• _Task requirements_:
a - In the forum thread about finding inspiration for a synth, which software does Wally Garten recommend?
b - Continue the forum thread about finding inspiration for a synth, beginning immediately after its final line.

• _Text block_:
——————————
# Looking for some synthspiration



## Marcus Millfield (Dec 10, 2020)

Hi guys and gals,

The thing is, I bought a synth a few years ago when I was on an electronic music high and used it vigorously for a few years, but haven't really used it this year simply because it doesn't inspire all that much anymore. I just don't have the spirit anymore to program something with it and nowadays mainly end up just droning away a bit.

I think I'm just looking for some inspiration. How do you use synths in your music? I hate having a great instrument and not using it!

Mark


----------



## fourier (Dec 10, 2020)

Wish I could lend you any advice, but my use of synths have mainly been for making electronic music - but if you're looking for inspiration and if you really like the vintage synths, perhaps the newly released update of V collection 8 can be of interest https://www.arturia.com/products/analog-classics/v-collection/overview#en 

I got my hands on a novation nova back in the day, and for me this gave me the chance to reinvent takes on songs when playing in a cover band. By far the best purchase I did if I count hours spent playing/tweaking vs money invested. Again, not sure if I'm helpful, but the ability to tweak the heck out of sounds to create something that just feels exciting is for me the first step before I start thinking about how this can be incorporated.


----------



## Wally Garten (Dec 10, 2020)

Marcus Millfield said:


> I just don't have the spirit anymore to program something with it



Do you mean you don't have the spirit to program patches? If so, may I suggest Synplant? You don't program anything -- you just start with a basic "seed" patch and you "grow" some other patches from that patch by dragging branches that change the parameters of the synth in some mysterious, behind-the-scenes ways. It's good because it really forces you to use your ears instead of your analytical brain.


----------



## Marcus Millfield (Dec 10, 2020)

Tldr: have synth


fourier said:


> Wish I could lend you any advice, but my use of synths have mainly been for making electronic music - but if you're looking for inspiration and if you really like the vintage synths, perhaps the newly released update of V collection 8 can be of interest https://www.arturia.com/products/analog-classics/v-collection/overview#en
> 
> I got my hands on a novation nova back in the day, and for me this gave me the chance to reinvent takes on songs when playing in a cover band. By far the best purchase I did if I count hours spent playing/tweaking vs money invested. Again, not sure if I'm helpful, but the ability to tweak the heck out of sounds to create something that just feels exciting is for me the first step before I start thinking about how this can be incorporated.
——————————
• _Records drawn from a collection_:

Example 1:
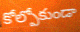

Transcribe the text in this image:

కోల్పోకుండా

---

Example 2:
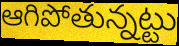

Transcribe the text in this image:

ఆగిపోతున్నట్టు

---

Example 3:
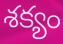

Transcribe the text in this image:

శక్యం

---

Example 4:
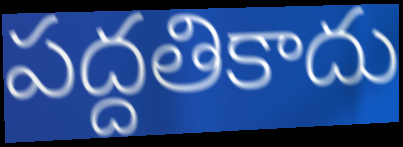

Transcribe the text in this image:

పద్దతికాదు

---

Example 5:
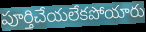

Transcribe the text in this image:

పూర్తిచేయలేకపోయారు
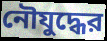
——————————
• _Task-by-task results_:
a - Synplant.

b -
Yeah, that's about my story too. But didn't you feel like "ugh, that sound again" with your synth after a while? That's one of reasons while I'm without inspiration using it. Idk, maybe it's me.


----------



## Marcus Millfield (Dec 10, 2020)

Wally Garten said:


> Do you mean you don't have the spirit to program patches? If so, may I suggest Synplant? You don't program anything -- you just start with a basic "seed" patch and you "grow" some other patches from that patch by dragging branches that change the parameters of the synth in some mysterious, behind-the-scenes ways. It's good because it really forces you to use your ears instead of your analytical brain.


That's part of it yeah. Not the spirit to program it, but also not sure anymore how it fits my music or how to use it, other than coloring some low end and textures. 

Thanks for the link to Synplant. Will have a look!


----------



## Wally Garten (Dec 10, 2020)

Marcus Millfield said:


> That's part of it yeah. Not the spirit to program it, but also not sure anymore how it fits my music or how to use it, other than coloring some low end and textures.
> 
> Thanks for the link to Synplant. Will have a look!



What synth do you have? Does it have a sequencer? 

Sequencing and arpeggiators are super-important to using hardware synths (on many genres, anyway), and IMO they don't get talked about enough compared to "ooo, this creamy filter" or whatever. If it isn't fun to sequence, and you can't easily play cool arps or patterns, it'll be hard to use musically. And then yeah, I think you do find yourself just using it for things like low end and textures.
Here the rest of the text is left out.